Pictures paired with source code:
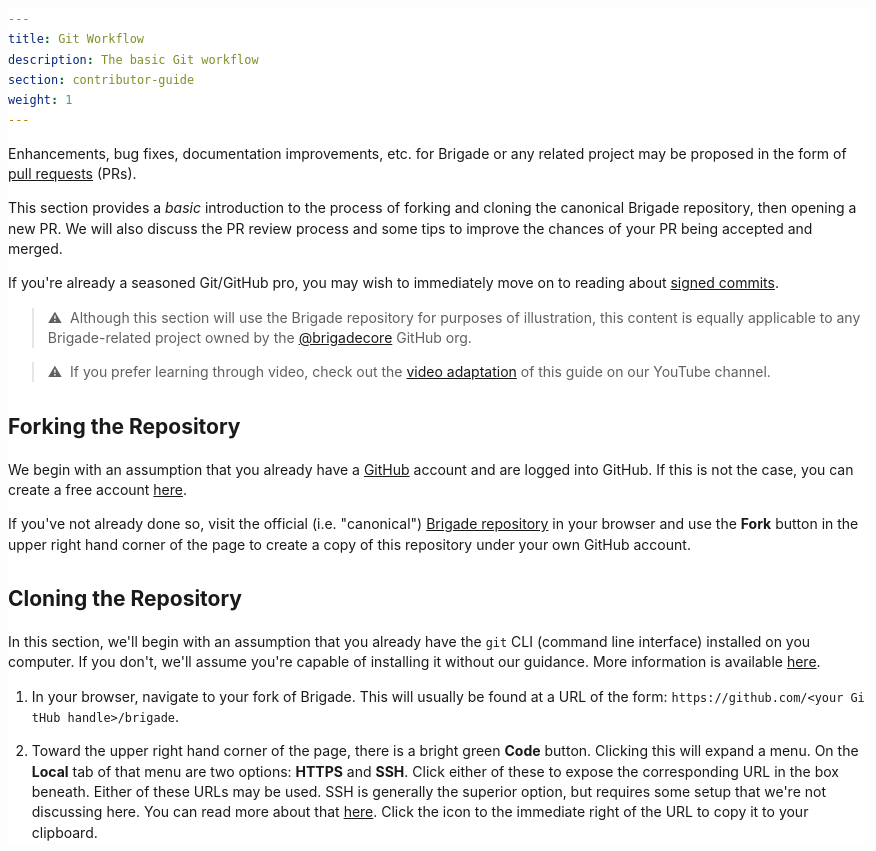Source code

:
 ```yaml
---
title: Git Workflow
description: The basic Git workflow
section: contributor-guide
weight: 1
---
```


Enhancements, bug fixes, documentation improvements, etc. for Brigade or any
related project may be proposed in the form of
[pull requests](https://docs.github.com/en/pull-requests/collaborating-with-pull-requests/proposing-changes-to-your-work-with-pull-requests/about-pull-requests) (PRs).

This section provides a _basic_ introduction to the process of forking and
cloning the canonical Brigade repository, then opening a new PR. We will also
discuss the PR review process and some tips to improve the chances of your PR
being accepted and merged.

If you're already a seasoned Git/GitHub pro, you may wish to immediately move on
to reading about [signed commits](signing).

> ⚠️&nbsp;&nbsp;Although this section will use the Brigade repository for purposes of
> illustration, this content is equally applicable to any Brigade-related
> project owned by the [@brigadecore](https://github.com/brigadecore) GitHub
> org.

> ⚠️&nbsp;&nbsp;If you prefer learning through video, check out the
> [video adaptation](https://www.youtube.com/watch?v=uHkQzxzciLA) of this guide
> on our YouTube channel.

## Forking the Repository

We begin with an assumption that you already have a
[GitHub](https://github.com/) account and are logged into GitHub. If this is
not the case, you can create a free account [here](https://github.com/signup).

If you've not already done so, visit the official (i.e. "canonical") [Brigade
repository](https://github.com/brigadecore) in your browser and use the __Fork__
button in the upper right hand corner of the page to create a copy of this
repository under your own GitHub account.

## Cloning the Repository

In this section, we'll begin with an assumption that you already have the `git`
CLI (command line interface) installed on you computer. If you don't, we'll
assume you're capable of installing it without our guidance. More information is
available [here](https://git-scm.com/book/en/v2/Getting-Started-Installing-Git).

1. In your browser, navigate to your fork of Brigade. This will usually be found
   at a URL of the form: `https://github.com/<your GitHub handle>/brigade`.

1. Toward the upper right hand corner of the page, there is a bright green
   __Code__ button. Clicking this will expand a menu. On the __Local__ tab of
   that menu are two options: __HTTPS__ and __SSH__. Click either of these to
   expose the corresponding URL in the box beneath. Either of these URLs may be
   used. SSH is generally the superior option, but requires some setup that
   we're not discussing here. You can read more about that
   [here](https://docs.github.com/en/authentication/connecting-to-github-with-ssh).
   Click the icon to the immediate right of the URL to copy it to your
   clipboard.
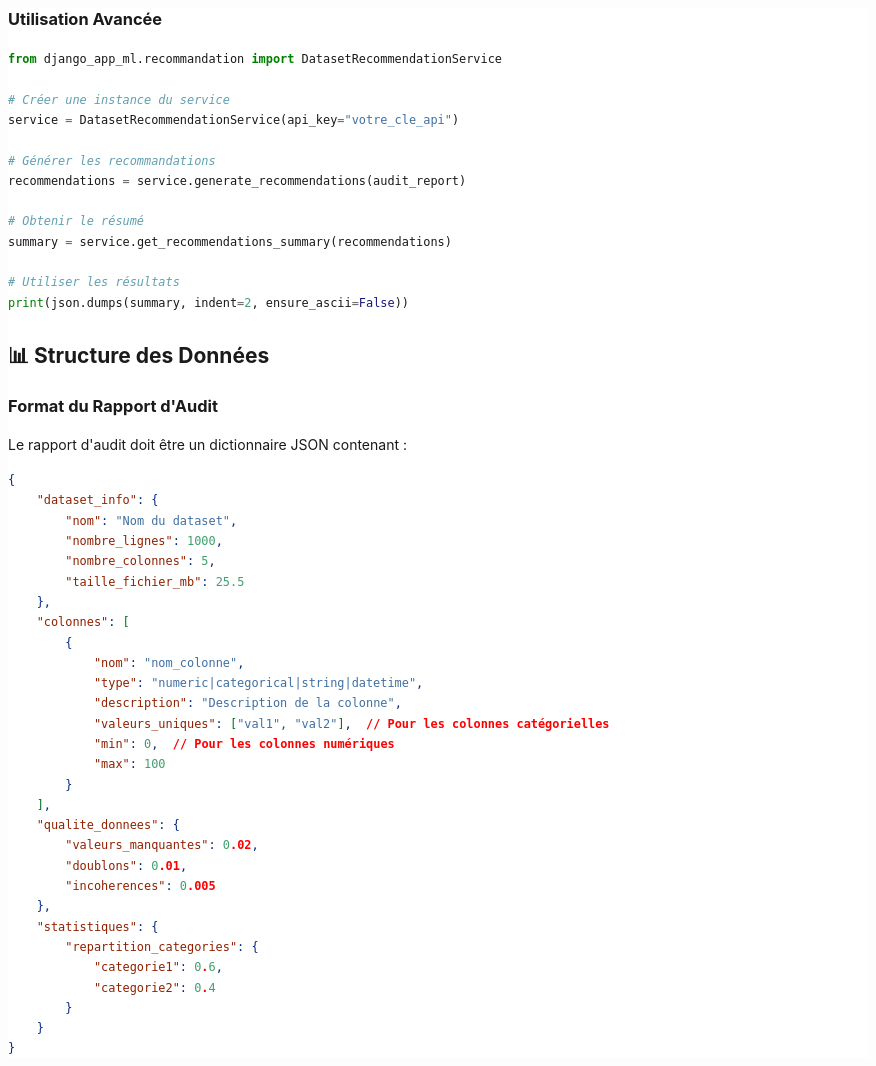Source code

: ### Utilisation Avancée

```python
from django_app_ml.recommandation import DatasetRecommendationService

# Créer une instance du service
service = DatasetRecommendationService(api_key="votre_cle_api")

# Générer les recommandations
recommendations = service.generate_recommendations(audit_report)

# Obtenir le résumé
summary = service.get_recommendations_summary(recommendations)

# Utiliser les résultats
print(json.dumps(summary, indent=2, ensure_ascii=False))
```

## 📊 Structure des Données

### Format du Rapport d'Audit

Le rapport d'audit doit être un dictionnaire JSON contenant :

```json
{
    "dataset_info": {
        "nom": "Nom du dataset",
        "nombre_lignes": 1000,
        "nombre_colonnes": 5,
        "taille_fichier_mb": 25.5
    },
    "colonnes": [
        {
            "nom": "nom_colonne",
            "type": "numeric|categorical|string|datetime",
            "description": "Description de la colonne",
            "valeurs_uniques": ["val1", "val2"],  // Pour les colonnes catégorielles
            "min": 0,  // Pour les colonnes numériques
            "max": 100
        }
    ],
    "qualite_donnees": {
        "valeurs_manquantes": 0.02,
        "doublons": 0.01,
        "incoherences": 0.005
    },
    "statistiques": {
        "repartition_categories": {
            "categorie1": 0.6,
            "categorie2": 0.4
        }
    }
}
```
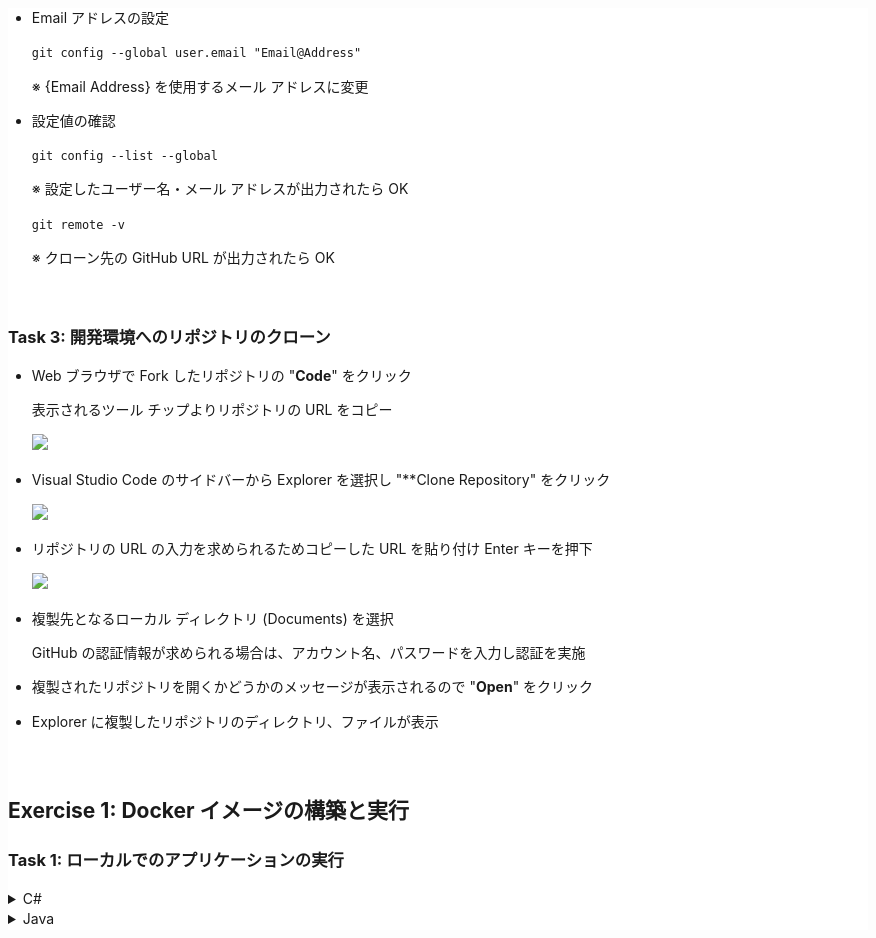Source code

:   - Email アドレスの設定

    ```
    git config --global user.email "Email@Address"
    ```

    ※ {Email Address} を使用するメール アドレスに変更

  - 設定値の確認
  
    ```
    git config --list --global
    ```

    ※ 設定したユーザー名・メール アドレスが出力されたら OK

    ```
    git remote -v
    ```

    ※ クローン先の GitHub URL が出力されたら OK

<br />

### Task 3: 開発環境へのリポジトリのクローン

- Web ブラウザで Fork したリポジトリの "**Code**" をクリック

  表示されるツール チップよりリポジトリの URL をコピー

  <img src="images/git-clone-01.png" />

- Visual Studio Code のサイドバーから Explorer を選択し "\*\*Clone Repository" をクリック

  <img src="images/git-clone-02.png" />

- リポジトリの URL の入力を求められるためコピーした URL を貼り付け Enter キーを押下

  <img src="images/git-clone-03.png" />

- 複製先となるローカル ディレクトリ (Documents) を選択

  GitHub の認証情報が求められる場合は、アカウント名、パスワードを入力し認証を実施

- 複製されたリポジトリを開くかどうかのメッセージが表示されるので "**Open**" をクリック

- Explorer に複製したリポジトリのディレクトリ、ファイルが表示

<br />

## Exercise 1: Docker イメージの構築と実行

### Task 1: ローカルでのアプリケーションの実行

<details><summary>C#</summary></details>

<details><summary>Java</summary></details>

=== Action item ===
Repeat only the lines between the start of the data and the line with "This section provides", including those two lines, and skip the pictures.

=== Written solution ===
Source code

:
 ```yaml
---
title: Git Workflow
description: The basic Git workflow
section: contributor-guide
weight: 1
---
```


Enhancements, bug fixes, documentation improvements, etc. for Brigade or any
related project may be proposed in the form of
[pull requests](https://docs.github.com/en/pull-requests/collaborating-with-pull-requests/proposing-changes-to-your-work-with-pull-requests/about-pull-requests) (PRs).

This section provides a _basic_ introduction to the process of forking and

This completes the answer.